3.5. Communication Theory

Communication Theory aims to provide an understanding of communication processes and improvements in


information provision (Gabor, 1952). The theory of communication is relevant to the efficiency of the public
dissemination of financial information to users of accounts, with the control of the financial statement production
process being one means of improving the efficiency and effectiveness of information dissemination. It is the
responsibility of management to issue reliable financial information reflecting the actual results of operations (Kuhn
2008).
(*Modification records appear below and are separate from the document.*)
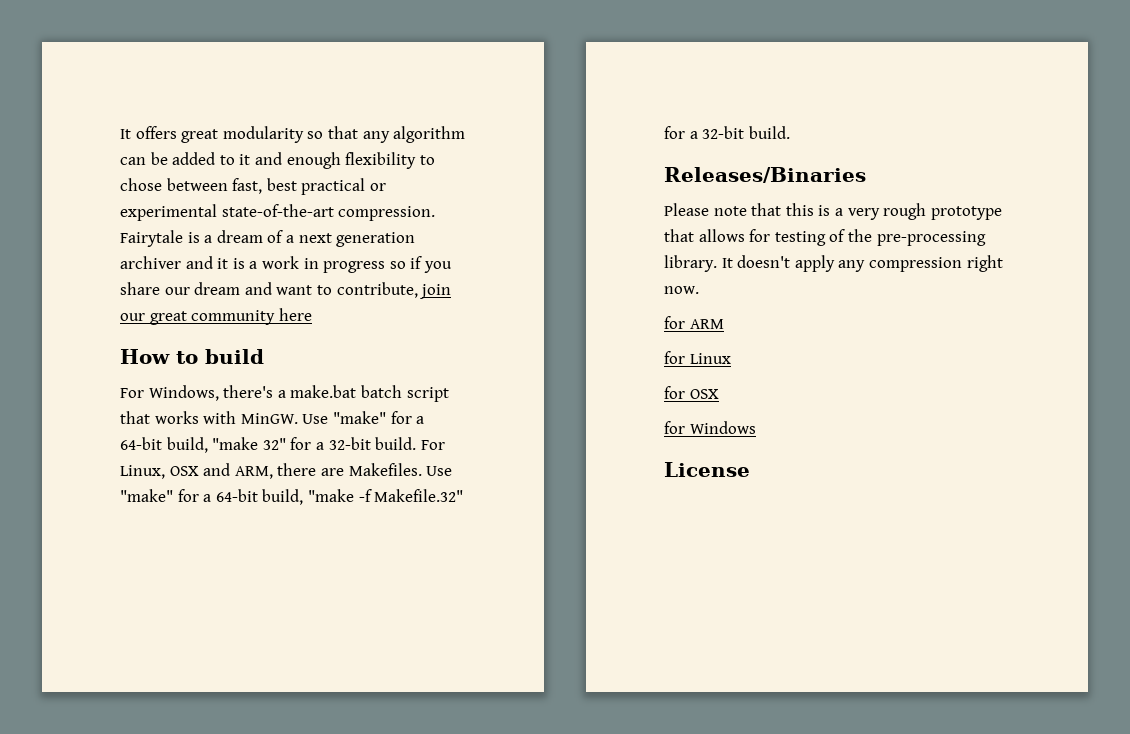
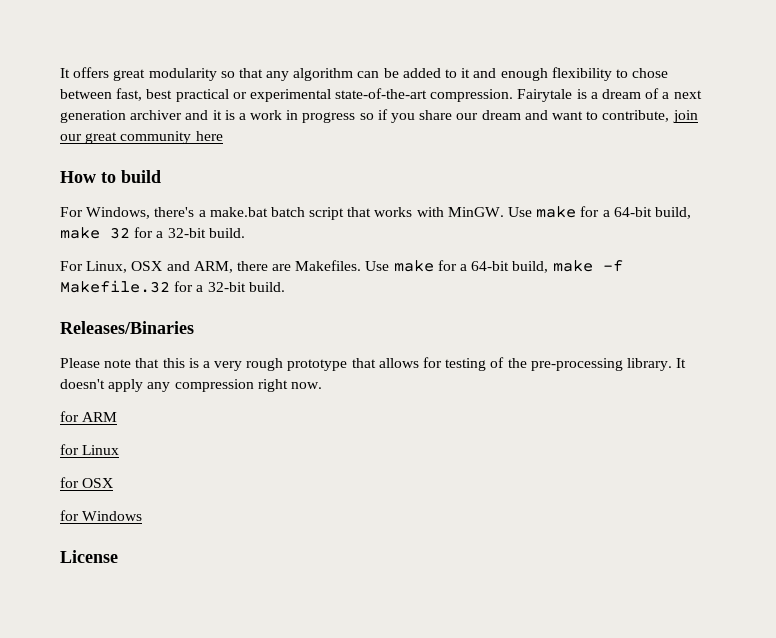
[332,411,425,424] [120,437,417,453] "make" for a 64-bit build, "make 32" for a 32-bit build. -> [536,206,691,219] [60,227,245,239] make for a 64-bit build, make 32 for a 32-bit build. //
[120,489,464,505] "make" for a 64-bit build, "make -f Makefile.32" -> [393,260,623,273] [60,280,170,293] make for a 64-bit build, make -f Makefile.32

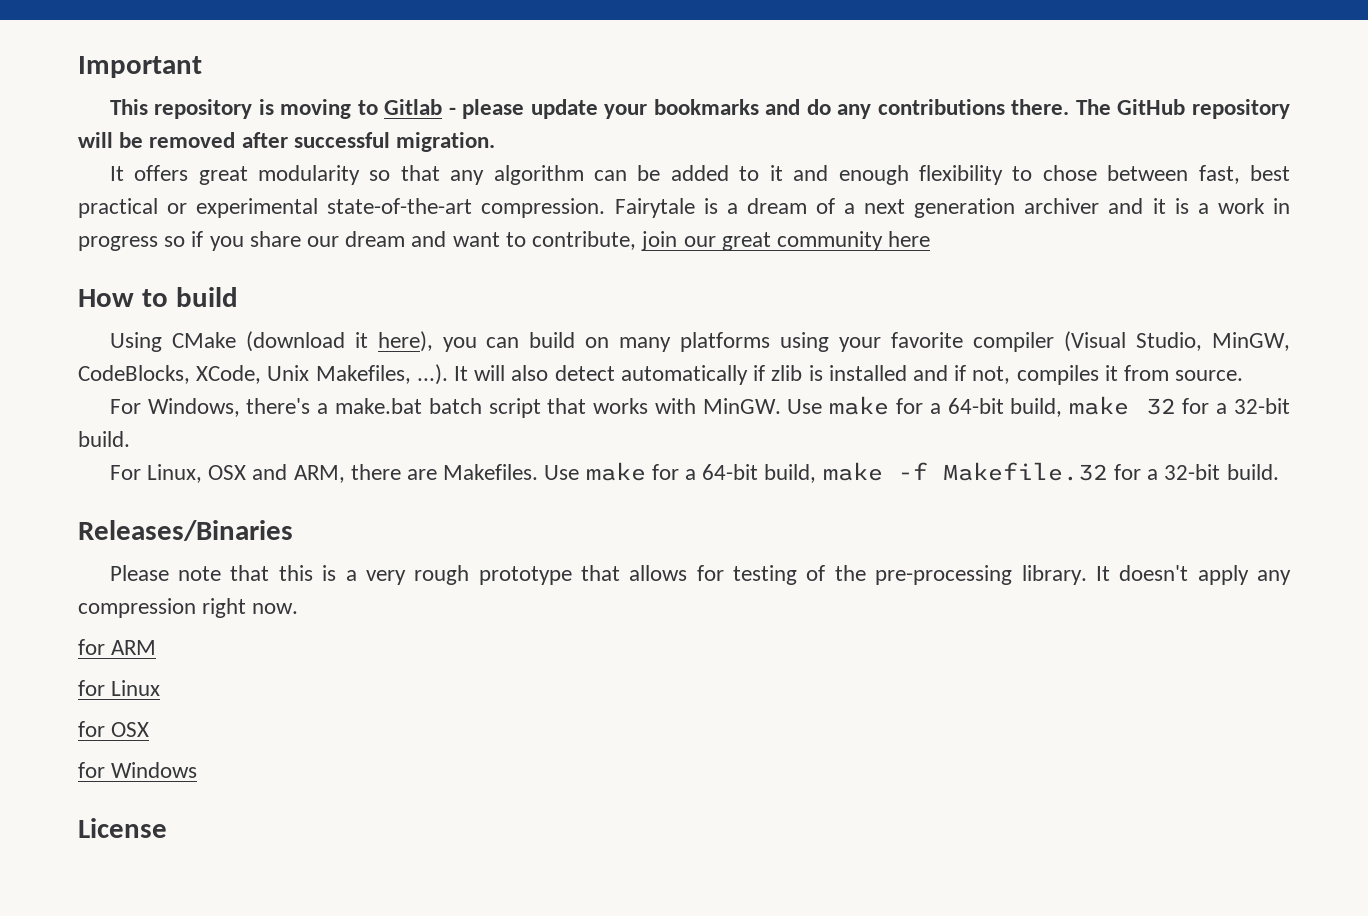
(60, 73) none -> [78,56,202,78] [109,99,1290,119] [78,132,496,152] Important // This repository is moving to Gitlab - please update your bookmarks and do any contributions there. The GitHub repository will be removed after successful migration. //
(161, 176) none -> [109,331,1290,352] [78,364,1244,385] // Using CMake (download it here), you can build on many platforms using your favorite compiler (Visual Studio, MinGW, CodeBlocks, XCode, Unix Makefiles, ...). It will also detect automatically if zlib is installed and if not, compiles it from source.

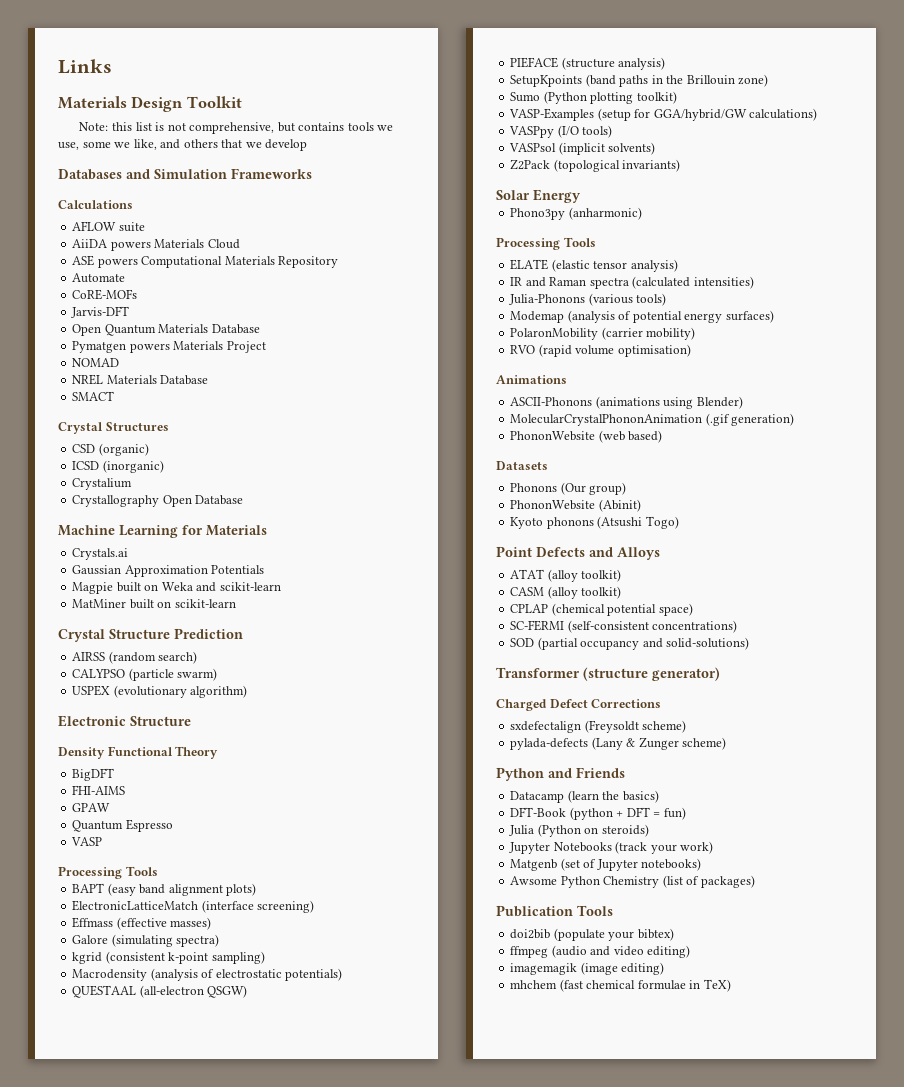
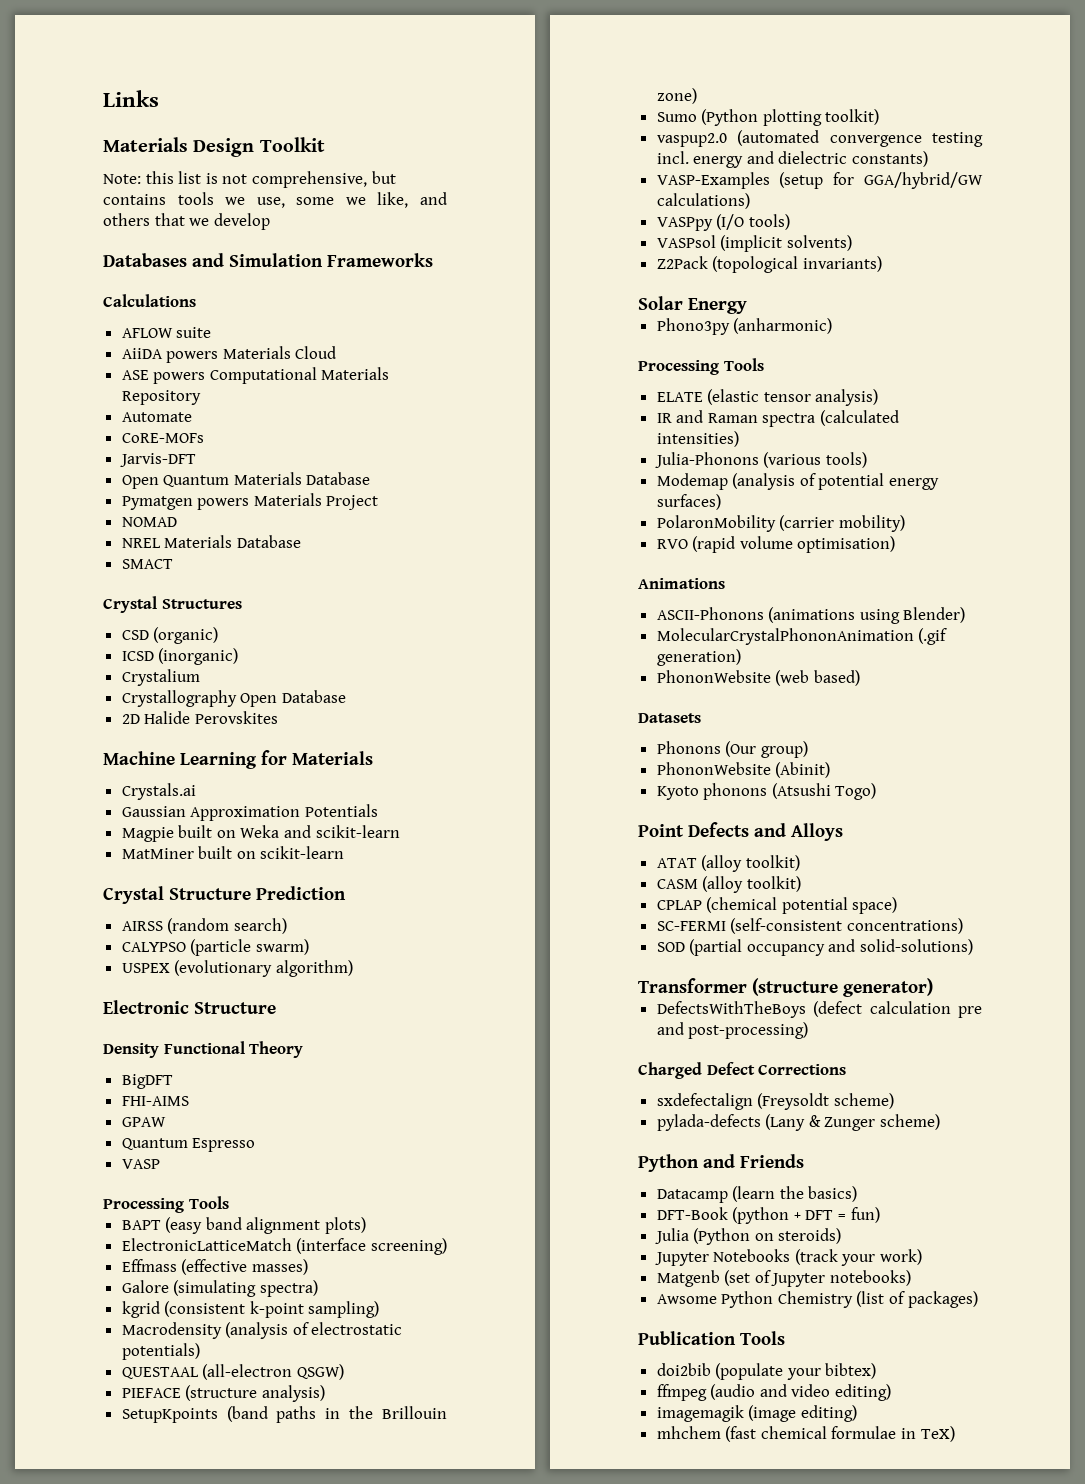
(244, 500) none -> [121,711,278,724] // 2D Halide Perovskites
(677, 97) none -> [656,130,983,147] [656,151,929,168] // vaspup2.0 (automated convergence testing incl. energy and dielectric constants)
(720, 674) none -> [656,1001,982,1018] [656,1022,809,1039] // DefectsWithTheBoys (defect calculation pre and post-processing)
The effective dissemination of information does not occur where indicators of bad financial performance or
the risk of insolvency are suppressed and the public does not receive warning signals prior to the financial collapse
of the enterprise.
Xu and Liu’s (2009) study recognizes computer systems as a source of opportunity for fraud in financial
statements. According to their study, the fraud in the financial system could be perpetrated by those with access to
Norazida Mohamed and Morrison Handley-Schachler / Procedia Economics and Finance 28 (2015) 46 – 52 51

computer systems at the network and the system access level and could involve use of the internet. System access
and the maintenance of independence of systems programming and maintenance staff from operational staff with an
interest in either concealing poor performance or concealing income and assets is therefore an essential control to
prevent financial statement fraud.

4. Conclusion

As a conclusion, the reliability of financial statements is desirable from the perspective of agency relationships,
fair treatment of stakeholders, the public interest, capital markets and the effectiveness of communication. Motives
for financial statement fraud may vary and different theories may be used to highlight different motives. Any
company could become a vehicle for financial statement fraud for a variety of reasons, with the directors being best
placed to perpetrate it. Segregation of duties between executive and non-executive directors and more generally
between employees responsible for performance and employees responsible for accounting and information systems
is therefore an essential part of an effective internal control system to mitigate the risk of fraud.